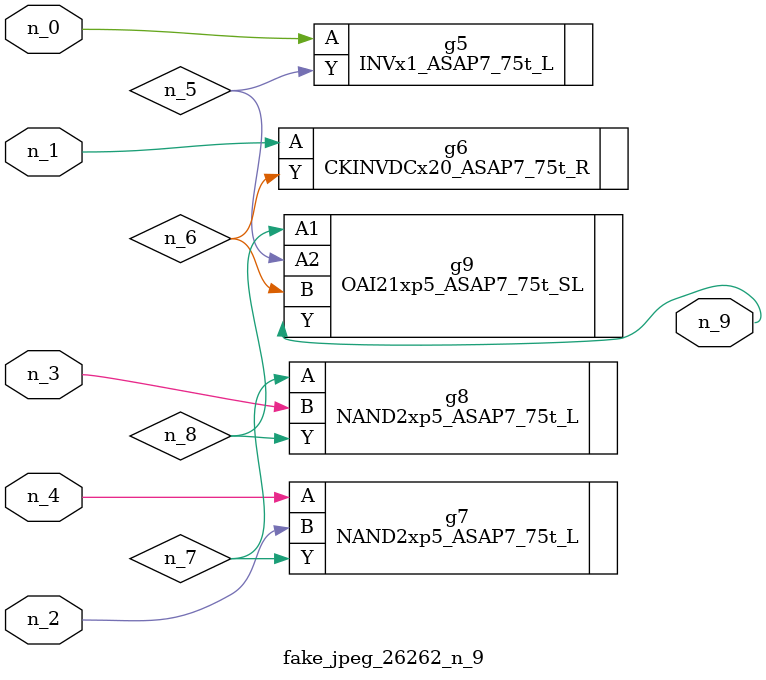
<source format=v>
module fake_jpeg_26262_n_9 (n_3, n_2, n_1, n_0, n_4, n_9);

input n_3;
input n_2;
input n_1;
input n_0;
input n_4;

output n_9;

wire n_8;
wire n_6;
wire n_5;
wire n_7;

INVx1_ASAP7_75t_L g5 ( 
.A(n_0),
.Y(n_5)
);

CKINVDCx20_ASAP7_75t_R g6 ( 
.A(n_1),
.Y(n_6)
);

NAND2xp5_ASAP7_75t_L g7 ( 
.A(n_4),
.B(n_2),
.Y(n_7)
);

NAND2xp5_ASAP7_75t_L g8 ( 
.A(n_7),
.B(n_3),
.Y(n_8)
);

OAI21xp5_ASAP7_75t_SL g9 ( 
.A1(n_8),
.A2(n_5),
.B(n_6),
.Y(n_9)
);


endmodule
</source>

◆ **DIRECTIONS FOR THIS TASK**
Make an exact copy of the listing, with no images in it.

◆ **SOLVED EXERCISE**
<source format=v>
module fake_jpeg_26262_n_9 (n_3, n_2, n_1, n_0, n_4, n_9);

input n_3;
input n_2;
input n_1;
input n_0;
input n_4;

output n_9;

wire n_8;
wire n_6;
wire n_5;
wire n_7;

INVx1_ASAP7_75t_L g5 ( 
.A(n_0),
.Y(n_5)
);

CKINVDCx20_ASAP7_75t_R g6 ( 
.A(n_1),
.Y(n_6)
);

NAND2xp5_ASAP7_75t_L g7 ( 
.A(n_4),
.B(n_2),
.Y(n_7)
);

NAND2xp5_ASAP7_75t_L g8 ( 
.A(n_7),
.B(n_3),
.Y(n_8)
);

OAI21xp5_ASAP7_75t_SL g9 ( 
.A1(n_8),
.A2(n_5),
.B(n_6),
.Y(n_9)
);


endmodule
</source>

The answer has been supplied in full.